Ezekiel Gilman Robinson graduated from Brown in 1838. He later said of his college days, "I had drifted aimlessly into college and drifted aimlessly through it, waking up only the last year to see what I might and ought to have done." Unsure of what he wanted to do, Robinson rented a room at Brown and became a "resident graduate," studying German under Professor Horatio B. Hackett and occasionally preaching.
When Hackett departed Brown for the Newton Theological Institution, Robinson followed. After his graduation from Newton and ordination in 1842, Robinson served in a variety of teaching and clerical positions until he was appointed professor of Christian Theology at Rochester Theological Seminary in 1853. In 1860, he became its president. In 1867, he was offered the presidency of Brown, but declined. When he was offered the position again in 1871, he accepted.

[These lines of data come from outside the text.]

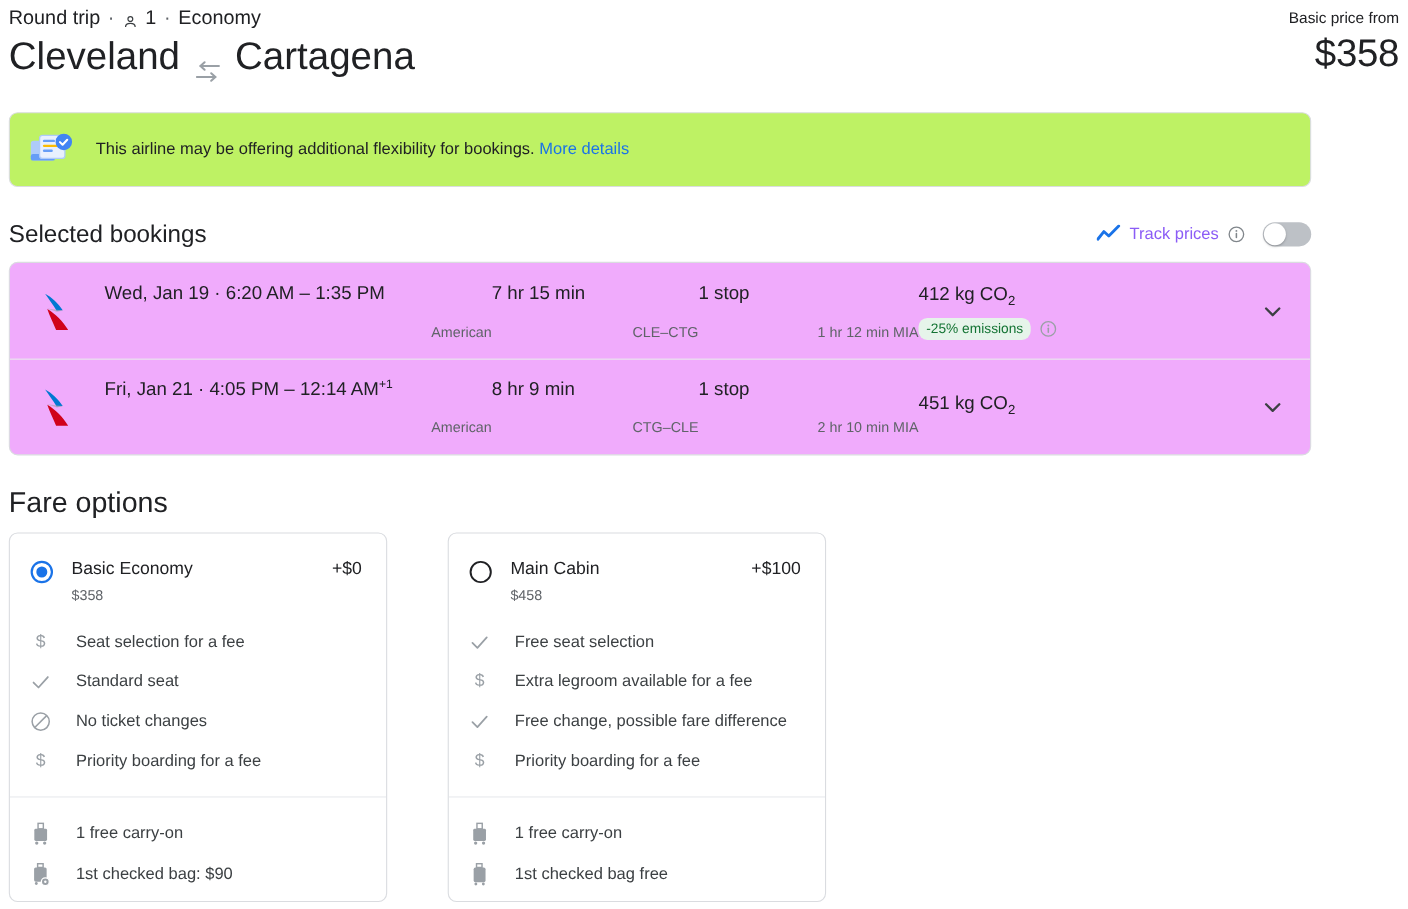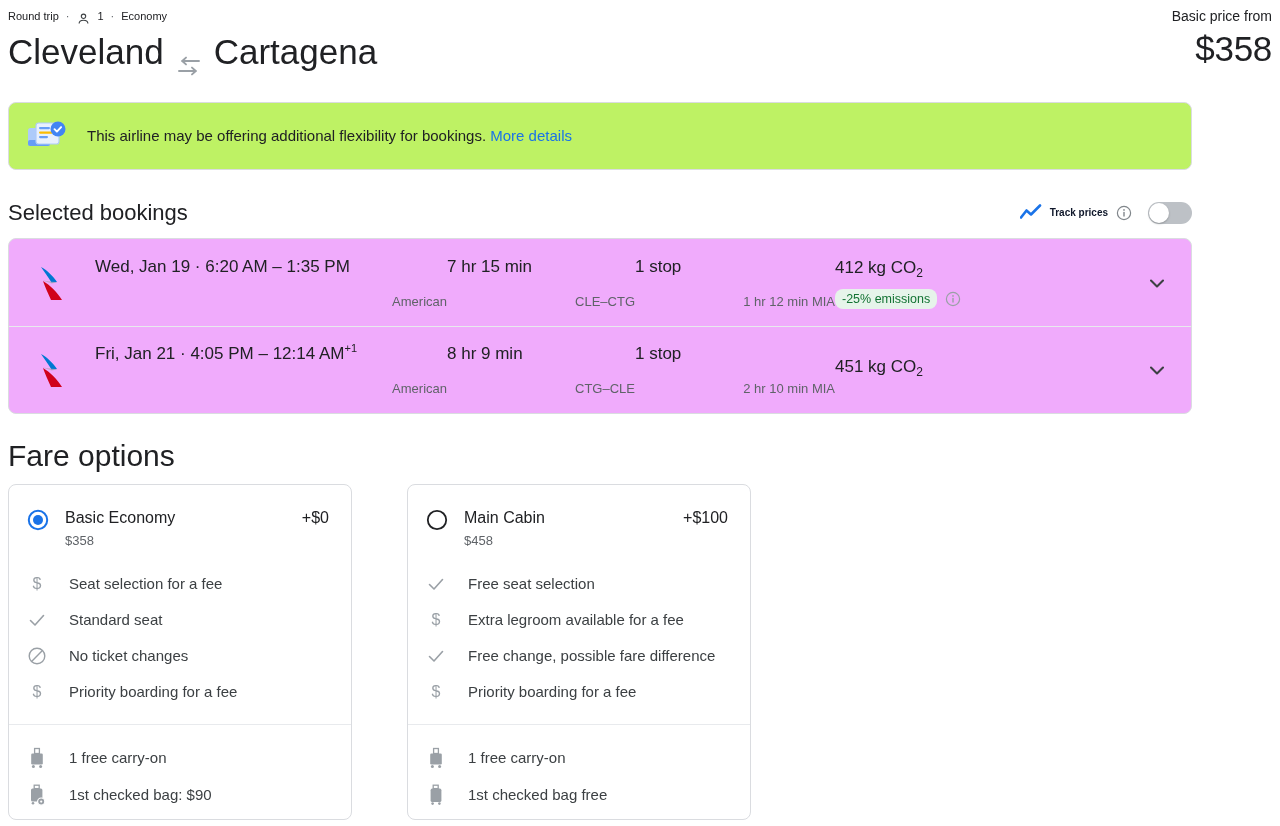--- a/index.html
+++ b/index.html
@@ -10,21 +10,21 @@
     font-family: "Liberation Sans", sans-serif;
     color: #202124;
     -webkit-font-smoothing: antialiased;
   }
   .page { position: relative; width: 1280px; height: 826px; overflow: hidden; }
 
   
   .header { position: absolute; left: 8px; top: 6px; right: 8px; }
   .trip-meta {
     display: flex; align-items: center; gap: 6px;
-    font-size: 11px; color: #202124; line-height: 20px;
+    font-size: 18px; color: #202124; line-height: 20px;
   }
   .trip-meta .dot { color: #5f6368; margin: 0 1px; }
   .person-icon { display: inline-block; width: 15px; height: 15px; position: relative; top: 2px; }
   .route {
     display: flex; align-items: center; gap: 12px;
     margin-top: 4px;
     font-size: 35px; line-height: 44px; font-weight: 400; color: #202124;
   }
   .swap-icon { width: 26px; height: 22px; flex: none; position: relative; top: 3px; }
   .total-block {
@@ -44,21 +44,21 @@
   .flex-link { color: #1a73e8; text-decoration: none; cursor: pointer; }
 
   
   .section-head {
     position: absolute; left: 8px; top: 196px; width: 1184px; height: 34px;
     display: flex; align-items: center;
   }
   .section-title { font-size: 22px; line-height: 28px; color: #202124; font-weight: 400; }
   .track-wrap { margin-left: auto; display: flex; align-items: center; gap: 8px; }
   .track-chart-icon { width: 22px; height: 18px; }
-  .track-label { font-size: 10px; color: #0f172a; line-height: 20px; font-weight: bold; }
+  .track-label { font-size: 15px; color: #8b5cf6; line-height: 20px; }
   .info-icon { width: 16px; height: 16px; display: inline-block; }
   .toggle {
     width: 44px; height: 22px; border-radius: 11px; background: #bdc1c6;
     position: relative; margin-left: 8px; cursor: pointer;
   }
   .toggle .knob {
     position: absolute; left: 1px; top: 1px; width: 20px; height: 20px;
     border-radius: 50%; background: #fff;
     box-shadow: 0 1px 2px rgba(60,64,67,.35);
   }
@@ -87,21 +87,21 @@
   .co2-badge-row { display: flex; align-items: center; gap: 8px; margin-top: 3px; }
   .co2-badge {
     background: #e6f4ea; color: #137333; font-size: 12.5px; line-height: 18px;
     padding: 1px 7px; border-radius: 8px; white-space: nowrap;
   }
   .chev { margin-left: auto; width: 36px; height: 36px; display: flex; align-items: center; justify-content: center; cursor: pointer; }
 
   
   .fare-title {
     position: absolute; left: 8px; top: 442px;
-    font-size: 30px; line-height: 28px; color: #202124;
+    font-size: 26px; line-height: 28px; color: #202124;
   }
   .fare-card {
     position: absolute; top: 484px; width: 344px; height: 336px;
     border: 1px solid #dadce0; border-radius: 8px; background: #fff; overflow: hidden;
   }
   .fare-card.basic { left: 8px; }
   .fare-card.main  { left: 407px; }
   .fare-head { padding: 22px 22px 0 18px; display: flex; align-items: flex-start; }
   .radio { width: 22px; height: 22px; flex: none; margin-right: 16px; margin-top: 2px; cursor: pointer; }
   .fare-name { font-size: 16px; line-height: 22px; font-weight: 500; color: #202124; }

The College underwent great material and academic advancements during Robinson's tenure. He instituted graduate study at Brown over the objections of the senior professors of Latin and Greek, but with the approbation of history professor E. Benjamin Andrews, who would succeed him as president. He introduced professorships in physiology and hygiene; geology and paleontology; astronomy; botany; and modern languages. And he presided over the near doubling of the endowment, the renovation of University Hall, and construction of the Library (Robinson Hall), Sayles and Slater Halls. Satisfied with the state of the University, Robinson resigned in 1889.